**SOURCE MATERIAL**
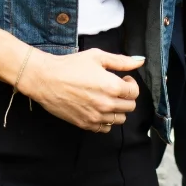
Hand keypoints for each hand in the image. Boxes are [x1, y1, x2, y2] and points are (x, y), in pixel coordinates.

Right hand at [21, 49, 143, 132]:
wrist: (46, 79)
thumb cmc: (71, 66)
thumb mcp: (98, 57)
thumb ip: (121, 61)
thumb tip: (140, 61)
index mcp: (112, 87)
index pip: (135, 93)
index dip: (131, 84)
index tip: (123, 79)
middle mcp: (106, 104)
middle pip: (129, 107)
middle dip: (126, 96)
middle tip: (115, 88)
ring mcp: (95, 117)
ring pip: (119, 120)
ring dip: (117, 109)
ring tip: (107, 98)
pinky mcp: (85, 124)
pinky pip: (105, 129)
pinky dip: (106, 120)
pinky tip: (98, 109)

**PROBLEM REQUIREMENTS**
Without the pictures, repeat the listing word for word.

**RESULT FOR THIS TASK**
Hand keypoints for each hand in the image. Boxes are [x1, y1, x2, y2] and points are (x, y), in pixel coordinates.

Right hand at [21, 49, 143, 132]:
wrist: (46, 79)
thumb cmc: (71, 66)
thumb mcp: (98, 57)
thumb ip: (121, 61)
thumb tip: (140, 61)
index mcp: (112, 87)
index pip: (135, 93)
index dip: (131, 84)
index tip: (123, 79)
middle mcp: (106, 104)
middle pip: (129, 107)
middle dip: (126, 96)
middle tip: (115, 88)
ring mcp: (95, 117)
ring pip: (119, 120)
ring dip: (117, 109)
ring tip: (107, 98)
pinky mcp: (85, 124)
pinky pip: (105, 129)
pinky dip: (106, 120)
pinky tip: (98, 109)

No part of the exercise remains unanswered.